There're several tools available for
analyzing protein-protein interaction data, and
we'll be using one called Cytoscape in the lab today.
It's a fairly powerful tool.
17:50
as to whether or not they're enriched are called Gene Ontology terms.
So an ontology is a controlled vocabulary for describing
a knowledge system, and in the case of the Gene Ontology for
classifying genes or gene products, actually,
there are three main organizing principles.
And those are molecular function,
biological process, and cellular component.
18:24
like cell growth and/or maintenance. Such as nuclear division.
And nuclear division in turn, would
contain some subset of genes of a given organism.

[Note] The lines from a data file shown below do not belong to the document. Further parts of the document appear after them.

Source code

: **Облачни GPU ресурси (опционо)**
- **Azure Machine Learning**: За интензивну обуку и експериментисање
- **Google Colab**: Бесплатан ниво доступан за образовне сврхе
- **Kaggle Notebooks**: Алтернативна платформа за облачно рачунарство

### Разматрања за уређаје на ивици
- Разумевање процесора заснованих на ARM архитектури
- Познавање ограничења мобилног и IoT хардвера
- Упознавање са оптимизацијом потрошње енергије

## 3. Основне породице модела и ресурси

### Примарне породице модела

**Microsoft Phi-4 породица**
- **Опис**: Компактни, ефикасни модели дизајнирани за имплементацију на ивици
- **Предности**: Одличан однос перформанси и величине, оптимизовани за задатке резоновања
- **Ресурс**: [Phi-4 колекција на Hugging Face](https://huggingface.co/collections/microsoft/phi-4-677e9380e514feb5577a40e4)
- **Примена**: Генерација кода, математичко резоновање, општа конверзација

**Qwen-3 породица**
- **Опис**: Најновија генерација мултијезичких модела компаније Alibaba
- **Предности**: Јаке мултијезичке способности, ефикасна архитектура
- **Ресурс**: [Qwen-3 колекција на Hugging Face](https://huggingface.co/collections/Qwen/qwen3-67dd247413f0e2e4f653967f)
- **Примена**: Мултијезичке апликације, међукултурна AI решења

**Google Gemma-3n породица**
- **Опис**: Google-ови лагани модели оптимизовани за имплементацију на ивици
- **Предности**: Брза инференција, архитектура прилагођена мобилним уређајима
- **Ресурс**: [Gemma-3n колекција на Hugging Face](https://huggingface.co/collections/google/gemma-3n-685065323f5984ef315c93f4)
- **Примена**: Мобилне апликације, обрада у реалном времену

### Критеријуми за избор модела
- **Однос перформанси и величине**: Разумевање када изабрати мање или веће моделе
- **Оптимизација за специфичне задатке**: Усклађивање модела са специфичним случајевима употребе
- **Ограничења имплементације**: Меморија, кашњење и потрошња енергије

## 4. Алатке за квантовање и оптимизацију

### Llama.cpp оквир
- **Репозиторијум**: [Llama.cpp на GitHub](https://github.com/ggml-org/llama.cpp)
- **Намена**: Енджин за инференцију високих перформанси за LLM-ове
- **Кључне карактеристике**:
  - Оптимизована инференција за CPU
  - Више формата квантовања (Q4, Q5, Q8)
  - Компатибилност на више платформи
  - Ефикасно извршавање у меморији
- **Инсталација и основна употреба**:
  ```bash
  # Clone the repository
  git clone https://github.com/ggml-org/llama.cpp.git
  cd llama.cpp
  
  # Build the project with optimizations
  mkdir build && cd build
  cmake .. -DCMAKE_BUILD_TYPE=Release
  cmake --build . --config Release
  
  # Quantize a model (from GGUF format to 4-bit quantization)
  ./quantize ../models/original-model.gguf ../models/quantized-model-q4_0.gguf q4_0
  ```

So Gene Ontology is organism agnostic.
And that's actually quite nice, because then
you can actually start to compare between organisms.
Now, GO was initially proposed
in 1998, by Michal Ashburner for an ISMB bioinformatics conference in Montreal.
And its aims were to develop a set of shared vocabularies of terms that describe
aspects of molecular biology and that are common to more than one life form.
To describe gene products held in each, contributing model organism database.
And to provide a scientific resource
for access to the vocabularies, the annotations
and the associated data, and to provide
a software resource to assist in the
curation of GO term assignments to biological objects.
So the structure of GO is an acyclic graph,
and I'll show you what that
means in a minute, and it simply means that
one child term can have more than one parent term.
We can explore GO using godatabase.org. And
19:46
here is an example of the GO-Biological Process for DNA metabolism.
We see several sub-categories underneath that, such as DNA degradation,
DNA replication, DNA recombination. And under,
say, the category DNA ligation, we could have genes from yeast in blue.
We could have genes from drosophila in
magenta and the corresponding genes from mouse in red.
So really it doesn't matter what the organism is, they
can all use the Gene Ontology term for DNA ligation,
to ascribe a particular function to a gene or set
of genes. The other aspect of the GO, the
Gene Ontology that I was just mentioning, is this directed acyclic
nature of the graph. And we see that DNA ligation actually has
three parent terms: DNA recombination, DNA repair and DNA-dependent DNA replication.
So it's not a hierarchical structure. It is this, this directed acyclic graph,
21:00
which makes it very flexible.
So in order to assess whether or not
any categories, in particular, GO categories are
enriched in particular sets of protein that
interact, we can use a hypergeometric P value.
And this is just a bit of information, from Excel, actually.
We can calculate the,
hypergeometric test score, P value, using this function in Excel, HYPGEOMDIST.
And we need four parameters, we need the sample size,
which is the number of genes in your list with a
given function, we need the number in the sample, is
the total number of genes in our list of interest.
We also need the population,
s, which is the total number of genes with a given function.
And that's the total number of genes available for sampling,
and the number of population is the total number of genes.
22:12
And out of the, the total number genes in the list, and then in,
in the overall set of genes, or gene products, what are
the total number of genes with that function, and, then the
total, what is the number of genes in total?
If that makes sense.
So we can use the P-value to assess whether
or not a particular GO category is enriched for a set
of protein-protein interactions.
And that will help us to get an idea of what that set of proteins might do.
22:47
And you might be asking, well, why do we care about that?
And the reason is that oftentimes these protein-protein interactions are
determined in the absence of any information about the biology.
So in the case of yeast two-hybrid
system, not really focused on any particular aspect of biology, we
just generate whether or not the set of/ pair of proteins interact.
And so, then, using such methods as GO enrichment can really be helpful
to make sense of the large data sets that are generated.